MBBS internship program overhauled to make way for better-trained doctors
While practical training is being taken care of by colleges, theory too has undergone changes in the past two years.
Mumbai: The outbreak of the Covid-19 pandemic challenged the health sector to think on its feet and the crisis prompted the need for better training of medical students, not just in college but also during their internships. Picking the best of what they have learnt in the last two years, several medical colleges in the state have now started implementing changes to the internship program.
The National Medical Commission (NMC) introduced draft Regulations for Compulsary Rotating Internship rules 2021 with a focus on specific tasks across various departments of the hospital. Highlighting ‘competency-based’ training methodology, it pays attention to learning outcomes and prepping the intern for any situation that arises on duty, and colleges are now busy training their MBBS interns not just in theory, but practical as well.
“Basic first aid is what is expected from policemen as well, so the new internship regulations have been drafted keeping in mind the expected level of competency from all the MBBS graduates. While the pandemic forced medical colleges to bring all hands on deck, we are now ensuring everyone associated with the hospital is trained with basics,” said a senior official from the management of the Symbiosis Institute of Health Sciences, Pune.
Not only are medical students being encouraged to update their skills, but students from dental, physiotherapy and Ayurveda colleges too are undergoing basic training. A city-based dental institute has been training its students on how to intubate patients if required.
“Pandemic changed a lot for the health sector as well as the medical education sector and at present, we have managed to familiarise ourselves with online as well as offline classes in case we need to merge the two in the future,” Dr Varsha Phadke, dean, K J Somaiya Medical College, Vidyavihar.
She added that the batch of interns who worked through the two years of the pandemic might not have been as equipped as required at the moment, but they managed to learn more than any other batches of medical interns.
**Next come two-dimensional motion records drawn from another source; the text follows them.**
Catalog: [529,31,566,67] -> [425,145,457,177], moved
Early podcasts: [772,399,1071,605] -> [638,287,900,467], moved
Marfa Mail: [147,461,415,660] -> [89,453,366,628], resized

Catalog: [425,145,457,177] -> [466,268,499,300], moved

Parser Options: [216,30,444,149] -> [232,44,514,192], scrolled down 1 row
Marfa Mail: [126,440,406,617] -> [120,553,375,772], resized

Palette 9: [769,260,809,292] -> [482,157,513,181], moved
“Such was the learning of interns in 2020 and 2021, that we are bringing some of the former interns back on campus to interact with the new interns, and share their experiences,” added Phadke.
While practical training is being taken care of by colleges, theory too has undergone changes in the past two years. In August 2020, the board of governors (BoG), Medical Council of India released a pandemic module for colleges to implement starting August 2020.
“This pandemic management module is designed to ensure that the MBBS student acquires competencies in handling not only the illness but also the social, legal and other issues arising from such disease outbreaks,” stated the foreword of the module.
“The emergence of Covid-19 and its rapid spread across the globe has further underlined the need to develop these skills in our graduates. One of the desirable outcomes of the competency-derived education program is to enable medical graduates to be able to understand, investigate, treat and prevent new and emerging diseases,” added the foreword.
Put together by a team of experts and the academic cell of the MCI, the group of experts included the names of former director and Dean of KEM Hospital, Dr Avinash Supe, and other senior doctors from the All India Institute of Medical Sciences (AIIMS) in Delhi, Sri Ramachandra Medical College and Research Institute in Chennai as well as officials from MCI.